▶ **Records for this exercise**:
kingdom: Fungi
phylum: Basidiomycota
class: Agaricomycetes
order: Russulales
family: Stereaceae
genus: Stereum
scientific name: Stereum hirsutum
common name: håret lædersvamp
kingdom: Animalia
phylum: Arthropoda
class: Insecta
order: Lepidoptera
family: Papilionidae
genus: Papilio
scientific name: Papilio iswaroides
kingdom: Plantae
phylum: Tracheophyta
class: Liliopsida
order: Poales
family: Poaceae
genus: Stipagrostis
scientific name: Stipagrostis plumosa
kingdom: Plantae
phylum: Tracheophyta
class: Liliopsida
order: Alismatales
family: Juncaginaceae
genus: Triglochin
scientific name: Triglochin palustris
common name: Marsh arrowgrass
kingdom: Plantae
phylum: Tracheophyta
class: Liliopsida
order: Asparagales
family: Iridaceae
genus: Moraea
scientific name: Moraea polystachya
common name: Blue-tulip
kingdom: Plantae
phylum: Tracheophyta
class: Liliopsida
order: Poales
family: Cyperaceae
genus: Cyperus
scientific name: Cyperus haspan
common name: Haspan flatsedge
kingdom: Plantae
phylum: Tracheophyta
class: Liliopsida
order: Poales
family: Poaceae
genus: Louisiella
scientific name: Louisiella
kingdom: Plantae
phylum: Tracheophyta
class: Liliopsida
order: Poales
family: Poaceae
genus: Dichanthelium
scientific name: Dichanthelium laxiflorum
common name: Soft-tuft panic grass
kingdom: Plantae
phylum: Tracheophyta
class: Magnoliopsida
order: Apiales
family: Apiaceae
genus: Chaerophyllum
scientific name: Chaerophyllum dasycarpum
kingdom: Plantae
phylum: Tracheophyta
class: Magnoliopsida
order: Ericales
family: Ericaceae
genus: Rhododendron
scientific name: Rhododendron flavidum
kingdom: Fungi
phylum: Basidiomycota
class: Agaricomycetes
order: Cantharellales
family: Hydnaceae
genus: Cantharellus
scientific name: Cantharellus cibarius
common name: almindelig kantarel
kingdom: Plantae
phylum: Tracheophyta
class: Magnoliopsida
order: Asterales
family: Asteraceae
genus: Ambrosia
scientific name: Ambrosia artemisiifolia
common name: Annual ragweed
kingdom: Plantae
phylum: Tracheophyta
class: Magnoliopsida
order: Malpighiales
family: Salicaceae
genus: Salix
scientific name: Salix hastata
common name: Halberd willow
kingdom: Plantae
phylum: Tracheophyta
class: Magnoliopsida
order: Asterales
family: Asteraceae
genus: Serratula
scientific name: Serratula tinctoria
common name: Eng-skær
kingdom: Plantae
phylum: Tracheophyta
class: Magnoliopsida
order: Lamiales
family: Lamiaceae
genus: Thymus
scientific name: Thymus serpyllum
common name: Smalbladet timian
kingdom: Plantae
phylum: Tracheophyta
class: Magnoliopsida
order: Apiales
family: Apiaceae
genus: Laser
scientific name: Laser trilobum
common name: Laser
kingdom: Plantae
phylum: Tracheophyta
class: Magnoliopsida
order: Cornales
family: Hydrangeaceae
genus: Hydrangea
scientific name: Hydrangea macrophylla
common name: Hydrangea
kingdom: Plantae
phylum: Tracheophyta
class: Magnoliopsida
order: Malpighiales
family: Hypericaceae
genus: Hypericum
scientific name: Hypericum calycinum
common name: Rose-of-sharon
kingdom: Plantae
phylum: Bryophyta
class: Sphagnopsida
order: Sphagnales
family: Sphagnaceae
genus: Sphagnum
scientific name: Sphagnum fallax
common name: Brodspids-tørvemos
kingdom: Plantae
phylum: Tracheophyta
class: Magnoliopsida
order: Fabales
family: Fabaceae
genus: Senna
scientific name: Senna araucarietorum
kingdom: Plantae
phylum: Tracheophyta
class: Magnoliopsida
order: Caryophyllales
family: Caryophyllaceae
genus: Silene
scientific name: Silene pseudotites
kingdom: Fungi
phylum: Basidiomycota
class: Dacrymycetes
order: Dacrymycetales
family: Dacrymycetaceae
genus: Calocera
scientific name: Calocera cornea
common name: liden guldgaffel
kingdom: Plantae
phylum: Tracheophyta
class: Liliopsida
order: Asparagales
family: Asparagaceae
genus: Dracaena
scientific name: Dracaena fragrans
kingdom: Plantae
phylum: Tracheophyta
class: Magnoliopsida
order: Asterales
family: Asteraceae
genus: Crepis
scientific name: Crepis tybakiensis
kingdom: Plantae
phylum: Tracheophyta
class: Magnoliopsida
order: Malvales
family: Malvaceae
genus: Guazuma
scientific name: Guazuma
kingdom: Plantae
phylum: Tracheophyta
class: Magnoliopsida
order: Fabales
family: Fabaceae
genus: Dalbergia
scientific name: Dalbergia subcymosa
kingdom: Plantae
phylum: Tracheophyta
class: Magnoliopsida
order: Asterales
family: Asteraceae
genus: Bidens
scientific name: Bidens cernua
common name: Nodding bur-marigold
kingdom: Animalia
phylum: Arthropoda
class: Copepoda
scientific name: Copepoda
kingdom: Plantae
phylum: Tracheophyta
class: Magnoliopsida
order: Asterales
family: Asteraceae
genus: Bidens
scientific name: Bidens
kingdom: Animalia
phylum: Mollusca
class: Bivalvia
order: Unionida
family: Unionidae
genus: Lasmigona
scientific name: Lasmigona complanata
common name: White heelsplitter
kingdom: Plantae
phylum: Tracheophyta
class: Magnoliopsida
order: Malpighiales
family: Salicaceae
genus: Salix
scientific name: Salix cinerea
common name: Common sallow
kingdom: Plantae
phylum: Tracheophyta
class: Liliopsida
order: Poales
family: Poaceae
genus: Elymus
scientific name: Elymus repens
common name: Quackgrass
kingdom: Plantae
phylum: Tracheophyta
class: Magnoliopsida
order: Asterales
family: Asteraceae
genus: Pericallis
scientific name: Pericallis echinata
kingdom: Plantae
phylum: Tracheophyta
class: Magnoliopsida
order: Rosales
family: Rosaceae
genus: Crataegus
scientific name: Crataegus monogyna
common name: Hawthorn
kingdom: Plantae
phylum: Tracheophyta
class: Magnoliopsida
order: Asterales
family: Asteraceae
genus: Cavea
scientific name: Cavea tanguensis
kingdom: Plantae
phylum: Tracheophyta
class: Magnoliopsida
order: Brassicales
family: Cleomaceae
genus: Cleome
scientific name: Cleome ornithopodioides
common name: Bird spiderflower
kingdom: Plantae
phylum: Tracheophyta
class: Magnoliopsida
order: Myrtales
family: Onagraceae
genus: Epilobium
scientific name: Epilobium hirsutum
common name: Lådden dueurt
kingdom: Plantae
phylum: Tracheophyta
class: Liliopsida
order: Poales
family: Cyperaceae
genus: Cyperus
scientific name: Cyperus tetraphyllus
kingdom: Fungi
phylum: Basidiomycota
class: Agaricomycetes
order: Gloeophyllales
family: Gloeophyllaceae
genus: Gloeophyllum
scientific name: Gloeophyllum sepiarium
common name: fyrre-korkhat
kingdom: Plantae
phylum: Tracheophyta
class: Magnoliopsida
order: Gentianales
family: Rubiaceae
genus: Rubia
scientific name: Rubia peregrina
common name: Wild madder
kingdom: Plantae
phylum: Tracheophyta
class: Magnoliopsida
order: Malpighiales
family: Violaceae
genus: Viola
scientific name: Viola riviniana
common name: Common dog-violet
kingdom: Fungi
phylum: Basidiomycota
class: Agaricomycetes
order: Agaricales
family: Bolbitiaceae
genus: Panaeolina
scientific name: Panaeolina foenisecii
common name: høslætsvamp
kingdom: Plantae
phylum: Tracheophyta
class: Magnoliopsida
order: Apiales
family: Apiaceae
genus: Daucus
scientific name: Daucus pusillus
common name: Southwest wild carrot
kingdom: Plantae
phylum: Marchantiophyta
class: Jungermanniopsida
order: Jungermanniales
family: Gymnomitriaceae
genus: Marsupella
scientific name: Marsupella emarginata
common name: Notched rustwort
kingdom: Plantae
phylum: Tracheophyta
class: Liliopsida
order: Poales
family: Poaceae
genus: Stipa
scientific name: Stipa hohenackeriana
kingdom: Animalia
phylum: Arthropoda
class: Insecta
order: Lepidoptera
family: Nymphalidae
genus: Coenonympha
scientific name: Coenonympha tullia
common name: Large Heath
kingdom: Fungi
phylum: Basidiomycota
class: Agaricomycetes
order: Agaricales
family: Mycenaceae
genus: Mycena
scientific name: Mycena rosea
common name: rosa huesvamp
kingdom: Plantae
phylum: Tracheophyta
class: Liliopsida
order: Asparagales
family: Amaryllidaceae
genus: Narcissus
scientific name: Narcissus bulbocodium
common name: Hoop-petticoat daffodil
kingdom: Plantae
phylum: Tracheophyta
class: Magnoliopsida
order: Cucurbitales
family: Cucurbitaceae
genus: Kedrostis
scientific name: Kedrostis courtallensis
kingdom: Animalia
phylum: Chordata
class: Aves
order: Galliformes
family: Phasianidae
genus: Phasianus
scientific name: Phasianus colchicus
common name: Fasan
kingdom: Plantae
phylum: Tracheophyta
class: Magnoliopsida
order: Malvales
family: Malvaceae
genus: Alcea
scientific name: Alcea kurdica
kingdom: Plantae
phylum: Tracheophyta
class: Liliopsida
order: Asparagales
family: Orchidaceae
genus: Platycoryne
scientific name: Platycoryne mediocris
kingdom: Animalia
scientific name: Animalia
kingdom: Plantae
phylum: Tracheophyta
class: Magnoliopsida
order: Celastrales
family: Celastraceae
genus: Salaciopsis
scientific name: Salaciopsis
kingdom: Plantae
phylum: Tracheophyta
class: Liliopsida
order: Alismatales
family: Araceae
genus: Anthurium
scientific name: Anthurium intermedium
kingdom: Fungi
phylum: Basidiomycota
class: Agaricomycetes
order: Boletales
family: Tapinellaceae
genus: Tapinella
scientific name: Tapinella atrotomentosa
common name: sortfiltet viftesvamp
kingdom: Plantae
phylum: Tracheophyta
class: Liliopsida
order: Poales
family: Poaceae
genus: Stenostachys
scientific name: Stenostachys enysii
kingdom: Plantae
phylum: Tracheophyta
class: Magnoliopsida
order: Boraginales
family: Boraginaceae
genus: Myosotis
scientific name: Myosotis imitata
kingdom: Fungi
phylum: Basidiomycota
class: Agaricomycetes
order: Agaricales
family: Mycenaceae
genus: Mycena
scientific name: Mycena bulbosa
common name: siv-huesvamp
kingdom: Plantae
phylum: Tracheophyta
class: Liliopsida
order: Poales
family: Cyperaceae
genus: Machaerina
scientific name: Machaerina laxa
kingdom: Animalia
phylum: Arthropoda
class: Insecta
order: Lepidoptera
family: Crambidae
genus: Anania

▶ **Your instructions**:
Could you copy out the lines of the records word for word, from the line with "family: Celastraceae" through the end of the records, including both the first and the last line?

▶ **Full output**:
family: Celastraceae
genus: Salaciopsis
scientific name: Salaciopsis
kingdom: Plantae
phylum: Tracheophyta
class: Liliopsida
order: Alismatales
family: Araceae
genus: Anthurium
scientific name: Anthurium intermedium
kingdom: Fungi
phylum: Basidiomycota
class: Agaricomycetes
order: Boletales
family: Tapinellaceae
genus: Tapinella
scientific name: Tapinella atrotomentosa
common name: sortfiltet viftesvamp
kingdom: Plantae
phylum: Tracheophyta
class: Liliopsida
order: Poales
family: Poaceae
genus: Stenostachys
scientific name: Stenostachys enysii
kingdom: Plantae
phylum: Tracheophyta
class: Magnoliopsida
order: Boraginales
family: Boraginaceae
genus: Myosotis
scientific name: Myosotis imitata
kingdom: Fungi
phylum: Basidiomycota
class: Agaricomycetes
order: Agaricales
family: Mycenaceae
genus: Mycena
scientific name: Mycena bulbosa
common name: siv-huesvamp
kingdom: Plantae
phylum: Tracheophyta
class: Liliopsida
order: Poales
family: Cyperaceae
genus: Machaerina
scientific name: Machaerina laxa
kingdom: Animalia
phylum: Arthropoda
class: Insecta
order: Lepidoptera
family: Crambidae
genus: Anania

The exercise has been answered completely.